The Minister for the Environment said it was too soon to call for a national government but said the Opposition should join the Government to draft a four-year budget plan.
"I think the situation is now so grave that it's absolutely incumbent on all of the political parties - despite their political differences - to come together," he said.
Mr Gormley claimed the European Commission and global money markets want opposition parties to open talks with the Coalition on plans to secure more than €3 billion in the forthcoming budget.
He said there should be no pre-conditions for negotiations on Budget 2011 and the austerity plan for the following three years.
"There's no blank cheque and I'm from a party which has specialised in consensus over the years and we believe that some of form national consensus is now required," he said.
But Fine Gael finance spokesman Michael Noonan said today his party could not give its support to the Government's planned austerity measures as it did not know what they were.
He said Government's appeals to the Opposition to support its "proposed fiscal correction" would be comical if the country was not in such "dire straits".
"It is currently impossible for Fine Gael to support the Government's fiscal plans because nobody knows what these plans are," the party's finance spokesman said.
Fine Gael has ruled out a joint approach with the Government to the budget deficit similiar to the Tallaght II strategy entered into in the 1980s.

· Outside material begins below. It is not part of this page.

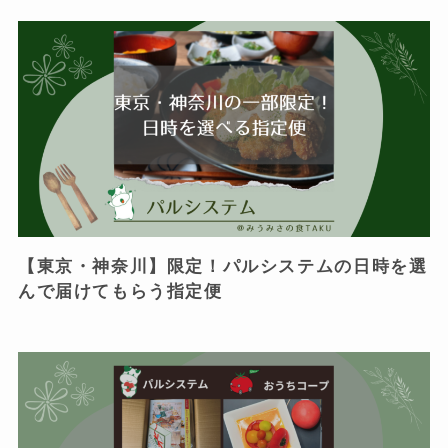
【東京・神奈川】限定！パルシステムの日時を選
んで届けてもらう指定便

However, it has said it would willing to accept strong budget targets but not necessarily the measures put forward to achieve them.
But Mr Noonan said the Government has so far given no indication of what budgetary adjustment it intends making on budget day, "much less its plans for the next four years, or if they are seeking a longer period of adjustment".

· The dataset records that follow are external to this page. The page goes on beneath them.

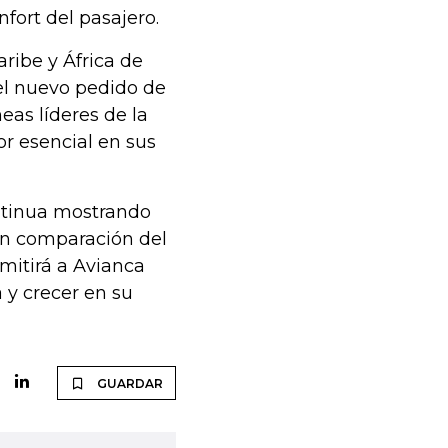
nfort del pasajero.
aribe y África de
 el nuevo pedido de
neas líderes de la
or esencial en sus
ntinua mostrando
sin comparación del
mitirá a Avianca
 y crecer en su
GUARDAR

"So what proposals of the Government are Fine Gael being asked to agree? The Government has proposed nothing so there is nothing, at this stage, with which we can agree," he said.
The Opposition parties have accepted a Government offer of briefings by a senior official on budget options but insisted they will not be tied in to the targets set by the Coalition.
"We welcome the offer of assistance from the Department of Finance to provide us with the necessary data to come to other decisions on the budgetary profiles," Mr Noonan said.
"Much has been made of the reference in the statement by [rating agency] Fitch that broad based political support would help strengthen the credibility of the medium term fiscal consolidation effort."
"Fitch is correct. They know that the Government are on their last legs," Mr Noonan said.
"They expect that the next government will be a Fine Gael/Labour government and they want to know that the fiscal consolidation will continue.
"Of course it will, and they need have no concern about broad based political support for the consolidation," he added.
Telecoms tycoon Denis O’Brien has also publicly called for a united front from political parties to steer Ireland out of its financial mess.